- **Data shown**:

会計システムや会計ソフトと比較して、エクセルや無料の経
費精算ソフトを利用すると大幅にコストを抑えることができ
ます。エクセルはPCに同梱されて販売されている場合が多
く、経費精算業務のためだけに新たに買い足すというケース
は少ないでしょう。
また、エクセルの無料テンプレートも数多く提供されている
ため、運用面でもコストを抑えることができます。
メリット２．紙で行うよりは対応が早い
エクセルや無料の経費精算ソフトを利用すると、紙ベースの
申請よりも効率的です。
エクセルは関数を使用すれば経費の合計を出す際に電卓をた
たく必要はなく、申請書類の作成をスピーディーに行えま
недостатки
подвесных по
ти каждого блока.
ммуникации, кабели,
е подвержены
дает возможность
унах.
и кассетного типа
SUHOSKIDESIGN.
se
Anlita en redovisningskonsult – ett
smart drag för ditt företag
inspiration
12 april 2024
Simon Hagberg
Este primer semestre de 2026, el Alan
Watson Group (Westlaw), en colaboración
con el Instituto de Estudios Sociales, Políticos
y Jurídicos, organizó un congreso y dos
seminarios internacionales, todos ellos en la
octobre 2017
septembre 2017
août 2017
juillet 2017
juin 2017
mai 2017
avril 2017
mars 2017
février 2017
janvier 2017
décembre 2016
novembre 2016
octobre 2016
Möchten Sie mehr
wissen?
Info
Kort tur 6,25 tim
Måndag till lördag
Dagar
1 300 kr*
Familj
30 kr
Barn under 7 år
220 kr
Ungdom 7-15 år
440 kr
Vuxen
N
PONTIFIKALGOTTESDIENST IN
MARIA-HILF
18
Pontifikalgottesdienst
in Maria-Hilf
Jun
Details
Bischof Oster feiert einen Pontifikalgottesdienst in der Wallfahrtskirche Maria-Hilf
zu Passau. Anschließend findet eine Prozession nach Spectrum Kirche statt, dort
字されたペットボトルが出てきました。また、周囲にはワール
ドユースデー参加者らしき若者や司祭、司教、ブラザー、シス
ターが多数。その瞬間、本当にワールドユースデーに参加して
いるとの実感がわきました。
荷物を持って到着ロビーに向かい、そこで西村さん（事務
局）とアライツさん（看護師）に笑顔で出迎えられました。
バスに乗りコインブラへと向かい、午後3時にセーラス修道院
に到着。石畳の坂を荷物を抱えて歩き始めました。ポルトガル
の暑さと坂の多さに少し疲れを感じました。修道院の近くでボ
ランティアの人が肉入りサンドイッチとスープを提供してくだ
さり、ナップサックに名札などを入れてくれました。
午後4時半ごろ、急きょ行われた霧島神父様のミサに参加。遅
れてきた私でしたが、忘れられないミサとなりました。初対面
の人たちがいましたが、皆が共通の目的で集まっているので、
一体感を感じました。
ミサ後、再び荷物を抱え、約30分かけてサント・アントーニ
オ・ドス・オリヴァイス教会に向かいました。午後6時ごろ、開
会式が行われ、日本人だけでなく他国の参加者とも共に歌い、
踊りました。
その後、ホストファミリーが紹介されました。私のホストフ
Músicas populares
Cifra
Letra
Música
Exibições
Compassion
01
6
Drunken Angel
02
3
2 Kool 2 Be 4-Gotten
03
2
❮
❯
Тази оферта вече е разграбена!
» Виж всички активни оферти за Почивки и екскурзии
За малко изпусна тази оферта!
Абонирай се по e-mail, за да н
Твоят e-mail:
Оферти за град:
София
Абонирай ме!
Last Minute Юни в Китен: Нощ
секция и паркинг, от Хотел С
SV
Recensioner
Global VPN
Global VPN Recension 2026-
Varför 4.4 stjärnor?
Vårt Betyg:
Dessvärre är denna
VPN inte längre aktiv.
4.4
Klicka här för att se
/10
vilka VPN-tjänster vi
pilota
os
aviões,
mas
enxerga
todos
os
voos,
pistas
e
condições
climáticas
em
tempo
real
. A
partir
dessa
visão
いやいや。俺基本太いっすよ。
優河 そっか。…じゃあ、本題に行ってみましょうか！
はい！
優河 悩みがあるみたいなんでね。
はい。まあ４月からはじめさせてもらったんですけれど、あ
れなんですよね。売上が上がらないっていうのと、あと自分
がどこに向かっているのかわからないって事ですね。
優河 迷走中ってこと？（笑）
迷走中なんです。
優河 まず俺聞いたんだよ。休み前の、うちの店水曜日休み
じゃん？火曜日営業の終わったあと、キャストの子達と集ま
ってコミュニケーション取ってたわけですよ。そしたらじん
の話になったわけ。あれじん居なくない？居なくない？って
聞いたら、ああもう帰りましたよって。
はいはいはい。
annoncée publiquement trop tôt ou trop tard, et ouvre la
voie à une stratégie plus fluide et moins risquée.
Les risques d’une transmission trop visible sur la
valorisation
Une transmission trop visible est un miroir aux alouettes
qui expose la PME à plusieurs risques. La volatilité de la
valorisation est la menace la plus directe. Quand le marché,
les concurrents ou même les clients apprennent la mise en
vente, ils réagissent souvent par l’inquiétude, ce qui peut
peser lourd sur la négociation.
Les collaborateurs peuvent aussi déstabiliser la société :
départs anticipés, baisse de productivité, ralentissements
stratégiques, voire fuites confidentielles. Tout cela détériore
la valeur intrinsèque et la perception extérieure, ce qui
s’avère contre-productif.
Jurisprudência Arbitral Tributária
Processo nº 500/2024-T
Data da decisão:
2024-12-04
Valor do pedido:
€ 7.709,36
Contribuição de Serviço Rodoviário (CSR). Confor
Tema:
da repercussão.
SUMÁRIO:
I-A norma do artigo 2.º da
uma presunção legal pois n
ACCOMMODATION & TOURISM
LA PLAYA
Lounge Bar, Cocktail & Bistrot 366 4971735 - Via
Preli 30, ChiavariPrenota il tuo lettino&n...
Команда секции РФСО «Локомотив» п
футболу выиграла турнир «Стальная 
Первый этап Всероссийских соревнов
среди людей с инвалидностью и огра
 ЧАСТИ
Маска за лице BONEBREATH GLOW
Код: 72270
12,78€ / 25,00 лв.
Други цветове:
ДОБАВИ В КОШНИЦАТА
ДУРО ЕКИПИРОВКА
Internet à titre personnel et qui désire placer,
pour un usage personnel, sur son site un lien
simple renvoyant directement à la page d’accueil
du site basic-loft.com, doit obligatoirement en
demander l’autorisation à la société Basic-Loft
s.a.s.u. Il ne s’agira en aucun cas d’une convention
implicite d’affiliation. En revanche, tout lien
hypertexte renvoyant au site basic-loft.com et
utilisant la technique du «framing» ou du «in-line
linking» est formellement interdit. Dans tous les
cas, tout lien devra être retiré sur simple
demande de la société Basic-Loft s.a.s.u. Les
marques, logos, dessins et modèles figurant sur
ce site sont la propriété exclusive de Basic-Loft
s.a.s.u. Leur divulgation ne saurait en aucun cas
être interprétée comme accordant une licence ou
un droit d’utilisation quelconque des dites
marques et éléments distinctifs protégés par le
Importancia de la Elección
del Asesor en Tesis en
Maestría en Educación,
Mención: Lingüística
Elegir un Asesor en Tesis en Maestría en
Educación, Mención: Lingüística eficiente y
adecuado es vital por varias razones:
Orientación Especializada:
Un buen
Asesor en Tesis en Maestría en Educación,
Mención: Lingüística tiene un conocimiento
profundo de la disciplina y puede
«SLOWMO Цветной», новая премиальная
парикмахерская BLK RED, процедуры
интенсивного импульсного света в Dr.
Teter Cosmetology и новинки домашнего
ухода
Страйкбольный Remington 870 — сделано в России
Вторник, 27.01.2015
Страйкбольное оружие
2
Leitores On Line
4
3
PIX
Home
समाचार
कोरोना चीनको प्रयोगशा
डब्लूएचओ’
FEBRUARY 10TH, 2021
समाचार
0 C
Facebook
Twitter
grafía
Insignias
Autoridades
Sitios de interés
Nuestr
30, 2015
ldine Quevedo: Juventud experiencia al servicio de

- **Task prompt**: Would you output the material above once more, exactly as given?

- **Reply**:
会計システムや会計ソフトと比較して、エクセルや無料の経
費精算ソフトを利用すると大幅にコストを抑えることができ
ます。エクセルはPCに同梱されて販売されている場合が多
く、経費精算業務のためだけに新たに買い足すというケース
は少ないでしょう。
また、エクセルの無料テンプレートも数多く提供されている
ため、運用面でもコストを抑えることができます。
メリット２．紙で行うよりは対応が早い
エクセルや無料の経費精算ソフトを利用すると、紙ベースの
申請よりも効率的です。
エクセルは関数を使用すれば経費の合計を出す際に電卓をた
たく必要はなく、申請書類の作成をスピーディーに行えま
недостатки
подвесных по
ти каждого блока.
ммуникации, кабели,
е подвержены
дает возможность
унах.
и кассетного типа
SUHOSKIDESIGN.
se
Anlita en redovisningskonsult – ett
smart drag för ditt företag
inspiration
12 april 2024
Simon Hagberg
Este primer semestre de 2026, el Alan
Watson Group (Westlaw), en colaboración
con el Instituto de Estudios Sociales, Políticos
y Jurídicos, organizó un congreso y dos
seminarios internacionales, todos ellos en la
octobre 2017
septembre 2017
août 2017
juillet 2017
juin 2017
mai 2017
avril 2017
mars 2017
février 2017
janvier 2017
décembre 2016
novembre 2016
octobre 2016
Möchten Sie mehr
wissen?
Info
Kort tur 6,25 tim
Måndag till lördag
Dagar
1 300 kr*
Familj
30 kr
Barn under 7 år
220 kr
Ungdom 7-15 år
440 kr
Vuxen
N
PONTIFIKALGOTTESDIENST IN
MARIA-HILF
18
Pontifikalgottesdienst
in Maria-Hilf
Jun
Details
Bischof Oster feiert einen Pontifikalgottesdienst in der Wallfahrtskirche Maria-Hilf
zu Passau. Anschließend findet eine Prozession nach Spectrum Kirche statt, dort
字されたペットボトルが出てきました。また、周囲にはワール
ドユースデー参加者らしき若者や司祭、司教、ブラザー、シス
ターが多数。その瞬間、本当にワールドユースデーに参加して
いるとの実感がわきました。
荷物を持って到着ロビーに向かい、そこで西村さん（事務
局）とアライツさん（看護師）に笑顔で出迎えられました。
バスに乗りコインブラへと向かい、午後3時にセーラス修道院
に到着。石畳の坂を荷物を抱えて歩き始めました。ポルトガル
の暑さと坂の多さに少し疲れを感じました。修道院の近くでボ
ランティアの人が肉入りサンドイッチとスープを提供してくだ
さり、ナップサックに名札などを入れてくれました。
午後4時半ごろ、急きょ行われた霧島神父様のミサに参加。遅
れてきた私でしたが、忘れられないミサとなりました。初対面
の人たちがいましたが、皆が共通の目的で集まっているので、
一体感を感じました。
ミサ後、再び荷物を抱え、約30分かけてサント・アントーニ
オ・ドス・オリヴァイス教会に向かいました。午後6時ごろ、開
会式が行われ、日本人だけでなく他国の参加者とも共に歌い、
踊りました。
その後、ホストファミリーが紹介されました。私のホストフ
Músicas populares
Cifra
Letra
Música
Exibições
Compassion
01
6
Drunken Angel
02
3
2 Kool 2 Be 4-Gotten
03
2
❮
❯
Тази оферта вече е разграбена!
» Виж всички активни оферти за Почивки и екскурзии
За малко изпусна тази оферта!
Абонирай се по e-mail, за да н
Твоят e-mail:
Оферти за град:
София
Абонирай ме!
Last Minute Юни в Китен: Нощ
секция и паркинг, от Хотел С
SV
Recensioner
Global VPN
Global VPN Recension 2026-
Varför 4.4 stjärnor?
Vårt Betyg:
Dessvärre är denna
VPN inte längre aktiv.
4.4
Klicka här för att se
/10
vilka VPN-tjänster vi
pilota
os
aviões,
mas
enxerga
todos
os
voos,
pistas
e
condições
climáticas
em
tempo
real
. A
partir
dessa
visão
いやいや。俺基本太いっすよ。
優河 そっか。…じゃあ、本題に行ってみましょうか！
はい！
優河 悩みがあるみたいなんでね。
はい。まあ４月からはじめさせてもらったんですけれど、あ
れなんですよね。売上が上がらないっていうのと、あと自分
がどこに向かっているのかわからないって事ですね。
優河 迷走中ってこと？（笑）
迷走中なんです。
優河 まず俺聞いたんだよ。休み前の、うちの店水曜日休み
じゃん？火曜日営業の終わったあと、キャストの子達と集ま
ってコミュニケーション取ってたわけですよ。そしたらじん
の話になったわけ。あれじん居なくない？居なくない？って
聞いたら、ああもう帰りましたよって。
はいはいはい。
annoncée publiquement trop tôt ou trop tard, et ouvre la
voie à une stratégie plus fluide et moins risquée.
Les risques d’une transmission trop visible sur la
valorisation
Une transmission trop visible est un miroir aux alouettes
qui expose la PME à plusieurs risques. La volatilité de la
valorisation est la menace la plus directe. Quand le marché,
les concurrents ou même les clients apprennent la mise en
vente, ils réagissent souvent par l’inquiétude, ce qui peut
peser lourd sur la négociation.
Les collaborateurs peuvent aussi déstabiliser la société :
départs anticipés, baisse de productivité, ralentissements
stratégiques, voire fuites confidentielles. Tout cela détériore
la valeur intrinsèque et la perception extérieure, ce qui
s’avère contre-productif.
Jurisprudência Arbitral Tributária
Processo nº 500/2024-T
Data da decisão:
2024-12-04
Valor do pedido:
€ 7.709,36
Contribuição de Serviço Rodoviário (CSR). Confor
Tema:
da repercussão.
SUMÁRIO:
I-A norma do artigo 2.º da
uma presunção legal pois n
ACCOMMODATION & TOURISM
LA PLAYA
Lounge Bar, Cocktail & Bistrot 366 4971735 - Via
Preli 30, ChiavariPrenota il tuo lettino&n...
Команда секции РФСО «Локомотив» п
футболу выиграла турнир «Стальная 
Первый этап Всероссийских соревнов
среди людей с инвалидностью и огра
 ЧАСТИ
Маска за лице BONEBREATH GLOW
Код: 72270
12,78€ / 25,00 лв.
Други цветове:
ДОБАВИ В КОШНИЦАТА
ДУРО ЕКИПИРОВКА
Internet à titre personnel et qui désire placer,
pour un usage personnel, sur son site un lien
simple renvoyant directement à la page d’accueil
du site basic-loft.com, doit obligatoirement en
demander l’autorisation à la société Basic-Loft
s.a.s.u. Il ne s’agira en aucun cas d’une convention
implicite d’affiliation. En revanche, tout lien
hypertexte renvoyant au site basic-loft.com et
utilisant la technique du «framing» ou du «in-line
linking» est formellement interdit. Dans tous les
cas, tout lien devra être retiré sur simple
demande de la société Basic-Loft s.a.s.u. Les
marques, logos, dessins et modèles figurant sur
ce site sont la propriété exclusive de Basic-Loft
s.a.s.u. Leur divulgation ne saurait en aucun cas
être interprétée comme accordant une licence ou
un droit d’utilisation quelconque des dites
marques et éléments distinctifs protégés par le
Importancia de la Elección
del Asesor en Tesis en
Maestría en Educación,
Mención: Lingüística
Elegir un Asesor en Tesis en Maestría en
Educación, Mención: Lingüística eficiente y
adecuado es vital por varias razones:
Orientación Especializada:
Un buen
Asesor en Tesis en Maestría en Educación,
Mención: Lingüística tiene un conocimiento
profundo de la disciplina y puede
«SLOWMO Цветной», новая премиальная
парикмахерская BLK RED, процедуры
интенсивного импульсного света в Dr.
Teter Cosmetology и новинки домашнего
ухода
Страйкбольный Remington 870 — сделано в России
Вторник, 27.01.2015
Страйкбольное оружие
2
Leitores On Line
4
3
PIX
Home
समाचार
कोरोना चीनको प्रयोगशा
डब्लूएचओ’
FEBRUARY 10TH, 2021
समाचार
0 C
Facebook
Twitter
grafía
Insignias
Autoridades
Sitios de interés
Nuestr
30, 2015
ldine Quevedo: Juventud experiencia al servicio de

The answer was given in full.